Черт… а мамаше что сказать? Это ведь она ему уже целый месяц плешь проедала, Христом-богом просила: съезди в сад да съезди, он тянул, тянул кота за хвост, пока у матери не начались сердечные припадки. Сегодня наконец отправился в путь… И что ей сообщить? Ведь испилит сыночка: дескать, съездил бы пораньше, так, может, сберег бы добро, а теперь с чем мы остались, нынче одну лопату не купишь, а нам, считай, все сызнова наживать придется…
Черт, ведь даже газовую плиту вынесли! Этого мамаша не переживет, точно не переживет!
Серега яростно рванулся вперед и столкнулся с какой-то женщиной, которая неслась как угорелая по залу, расталкивая валившую навстречу толпу пассажиров.
– Куда прешь?! – рявкнул на нее Серега, но она только глянула на него полубезумными глазами и ринулась дальше.
Что-то в ней было такое… знакомое. От нечего делать Серега оглянулся и проводил ее взглядом. Да нет, откуда, никогда не было у него таких знакомых – в рваных колготках, облегающей юбочке, видной из-под дорогой замшевой куртки, с рыжими, небрежно причесанными волосами.

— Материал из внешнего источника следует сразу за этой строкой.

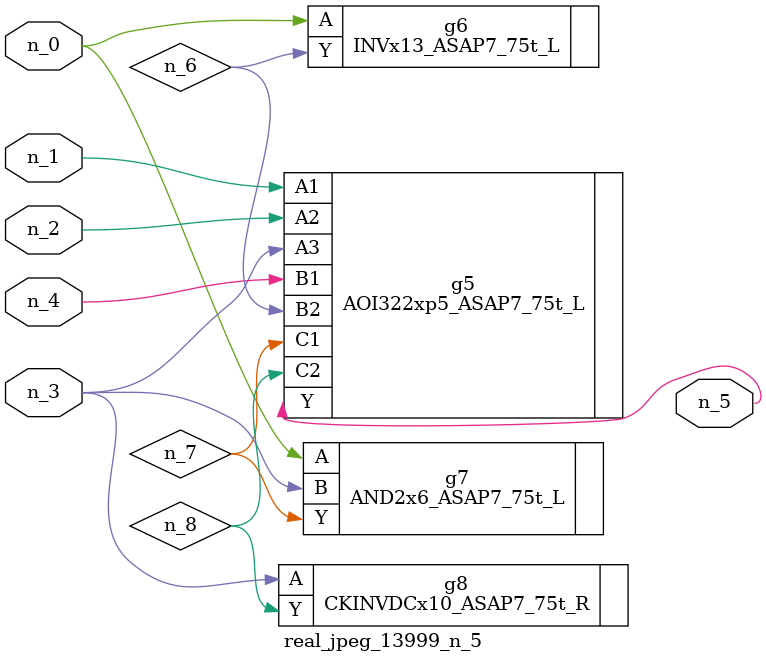
<source format=v>
module real_jpeg_13999_n_5 (n_4, n_0, n_1, n_2, n_3, n_5);

input n_4;
input n_0;
input n_1;
input n_2;
input n_3;

output n_5;

wire n_8;
wire n_6;
wire n_7;

INVx13_ASAP7_75t_L g6 ( 
.A(n_0),
.Y(n_6)
);

AND2x6_ASAP7_75t_L g7 ( 
.A(n_0),
.B(n_3),
.Y(n_7)
);

AOI322xp5_ASAP7_75t_L g5 ( 
.A1(n_1),
.A2(n_2),
.A3(n_3),
.B1(n_4),
.B2(n_6),
.C1(n_7),
.C2(n_8),
.Y(n_5)
);

CKINVDCx10_ASAP7_75t_R g8 ( 
.A(n_3),
.Y(n_8)
);


endmodule
</source>
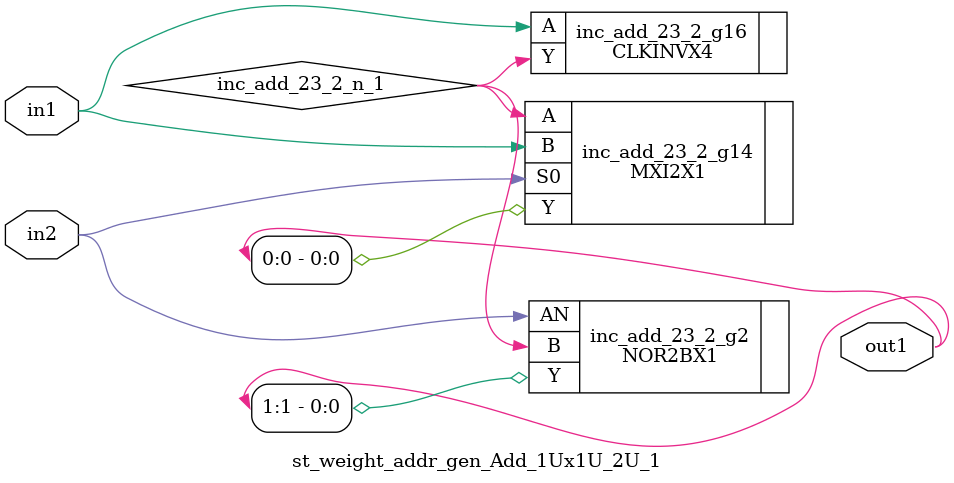
<source format=v>
`timescale 1ps / 1ps


module st_weight_addr_gen_Add_1Ux1U_2U_1(in2, in1, out1);
  input in2, in1;
  output [1:0] out1;
  wire in2, in1;
  wire [1:0] out1;
  wire inc_add_23_2_n_1;
  MXI2X1 inc_add_23_2_g14(.A (inc_add_23_2_n_1), .B (in1), .S0 (in2),
       .Y (out1[0]));
  CLKINVX4 inc_add_23_2_g16(.A (in1), .Y (inc_add_23_2_n_1));
  NOR2BX1 inc_add_23_2_g2(.AN (in2), .B (inc_add_23_2_n_1), .Y
       (out1[1]));
endmodule



</source>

Сначала он узнал куртку – все-таки вволю насмотрелся на нее сегодня. Куртка была стильная, песочного цвета, мужского покроя, с широкими плечами и присобранная на бедрах, украшенная какой-то индейской бахромой по рукавам. Классный куртец, такой сразу запоминается. Да и эти рыжие волосы Серега запомнил, чудилось, на всю оставшуюся жизнь. Потом ноги – на ноги он тоже нынче пялился довольно откровенно, не мог насмотреться, ну и теперь сразу их вспомнил: длинные такие, казавшиеся еще длинней из-за чрезмерно короткой и узкой юбчонки. И на этих бесподобных ногах были рваные, просто-таки испещренные стрелками колготки! Серега не поверил своим глазам, когда посмотрел на ее лицо. Поначалу даже решил, что обознался: лицо оказалось в боевой раскраске, нарумянено, в яркой помаде, сверкающих тенях, на ресницах килограммы туши… Но глаза эти, серо-зеленые, как виноград, подернутый пыльцой, были, конечно, ее глазами, этой, как ее там звали…
А имя-то он забыл. Ну и ладно.
Серега пожал плечами и двинулся своим путем: его какое дело, если дама, интересующаяся бешенством собачек, бросила своего богатенького кавалера с его желтой фляжечкой и шляется по вокзалу в полночь-заполночь в облике подзаборной шлюхи? Сделал несколько шагов, потом, сам не зная почему, повернулся и потащился вслед за ней.
Она оглядывалась, вытягивала шею, пытаясь прочесть надписи на указателях. Наконец нашла, что искала: почту. Бросилась туда со всех ног, Серега шел следом как пришитый, напоминая себе, что вот-вот уйдет последний автобус, и тогда придется тащиться на Сортировку, где он жил, в объезд на трамвае, а придет ли тот последний трамвай, тоже еще не факт. Он себе раз двадцать это напомнил, пока стоял за приоткрытой створкой двери в пустое, безлюдное почтовое отделение, где девица покупала карточку для таксофона, и потом, когда слушал ее разговор. Сам не знал, что удерживало его на месте, что заставляло прислушиваться. Но стоял, слушал – и постепенно переставал верить не только глазам своим, но и ушам.